2. A method for producing an olefin oligomer mixture, the method comprising:

feeding a raw material olefin oligomer mixture to a first evaporator;

feeding a residue from the first evaporator to a second evaporator, and returning a distillate from the second evaporator to the first evaporator;

feeding a residue from the second evaporator to a third evaporator;

taking a distillate from the third evaporator;

feeding a distillate from the first evaporator to a fourth evaporator and returning a residue from the fourth evaporator to the first evaporator; and

taking a distillate from the fourth evaporator.

3. The method according to claim 2, further comprising: connecting, in series, m evaporators between the first evaporator and the fourth evaporator;

feeding, to the m evaporators, a distillate from upstream evaporators thereof, respectively; and

returning a residue from the m evaporators to upstream evaporators thereof, respectively

wherein m is an integer of 1 or more.

4. The method according to claim 3, wherein m is 1 or 2.

5. The method according to claim 1, further comprising:

connecting, in series n evaporators between the second evaporator and the third evaporator;

feeding, to the n evaporators, a residue from upstream evaporators thereof, respectively; and

returning a distillate from the n evaporators to the upstream evaporators thereof, respectively,

wherein n is an integer of 1 or more.

6. The method according to claim 5, wherein n is 1 or 2.

7. The method according to claim 1, wherein an evaporator comprises a built-in condenser.

8. A distillate, distilled from the first evaporator or the fourth evaporator by the method according to claim 1.

9. A distillate, distilled from the third evaporator by the method according to claim 1.

10. An olefin oligomer mixture, comprising:

0.5 wt % or less of olefin oligomers having 20 or fewer carbon atoms and

9 to 12 wt % of olefin oligomers having 40 or more carbon atoms.

11. The olefin oligomer mixture according to claim 10, wherein the mixture has a kinetic viscosity at 100° C. of 4 mm2/s or less.

12. An olefin oligomer mixture, comprising:

25 wt or less of olefin oligomers having 30 or fewer carbon atoms and

14 to 50 wt % of olefin oligomers having 60 or more carbon atoms.

13. The olefin oligomer mixture according to claim 12, wherein the mixture has a kinetic viscosity at 100° C. of 5.0 to 6.5 mm2/s.
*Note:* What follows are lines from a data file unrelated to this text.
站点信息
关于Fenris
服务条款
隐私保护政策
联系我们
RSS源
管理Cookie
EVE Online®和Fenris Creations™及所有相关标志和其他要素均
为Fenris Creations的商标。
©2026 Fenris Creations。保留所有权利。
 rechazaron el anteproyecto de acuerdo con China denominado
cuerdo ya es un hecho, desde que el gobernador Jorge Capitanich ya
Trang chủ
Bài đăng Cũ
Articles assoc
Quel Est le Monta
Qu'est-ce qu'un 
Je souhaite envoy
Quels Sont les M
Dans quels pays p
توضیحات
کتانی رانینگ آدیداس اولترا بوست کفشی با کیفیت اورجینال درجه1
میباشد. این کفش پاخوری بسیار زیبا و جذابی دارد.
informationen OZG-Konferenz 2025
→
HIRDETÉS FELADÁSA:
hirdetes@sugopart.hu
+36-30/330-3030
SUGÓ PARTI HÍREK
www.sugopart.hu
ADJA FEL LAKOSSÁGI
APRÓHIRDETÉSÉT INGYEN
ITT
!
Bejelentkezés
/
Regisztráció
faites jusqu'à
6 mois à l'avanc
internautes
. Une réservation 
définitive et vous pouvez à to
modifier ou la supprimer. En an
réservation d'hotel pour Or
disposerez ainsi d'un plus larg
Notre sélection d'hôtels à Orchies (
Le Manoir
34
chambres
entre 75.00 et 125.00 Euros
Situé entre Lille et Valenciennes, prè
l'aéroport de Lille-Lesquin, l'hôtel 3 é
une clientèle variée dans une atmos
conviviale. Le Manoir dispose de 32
14. The method according to claim 2, further comprising:

connecting, in series, n evaporators between the second evaporator and the third evaporator;

feeding, to the n evaporators, a residue from upstream evaporators thereof, respectively; and

returning a distillate from the n evaporators to the upstream evaporators thereof, respectively,

wherein n is an integer of 1 or more.

15. The method according to claim 14, wherein n is 1 or 2.

16. The method according to claim 2, wherein an evaporator comprises a built-in condenser.

17. A distillate, distilled from the first evaporator or the fourth evaporator by the method according to claim 2.

18. A distillate, distilled from the third evaporator by the method according to claim 2.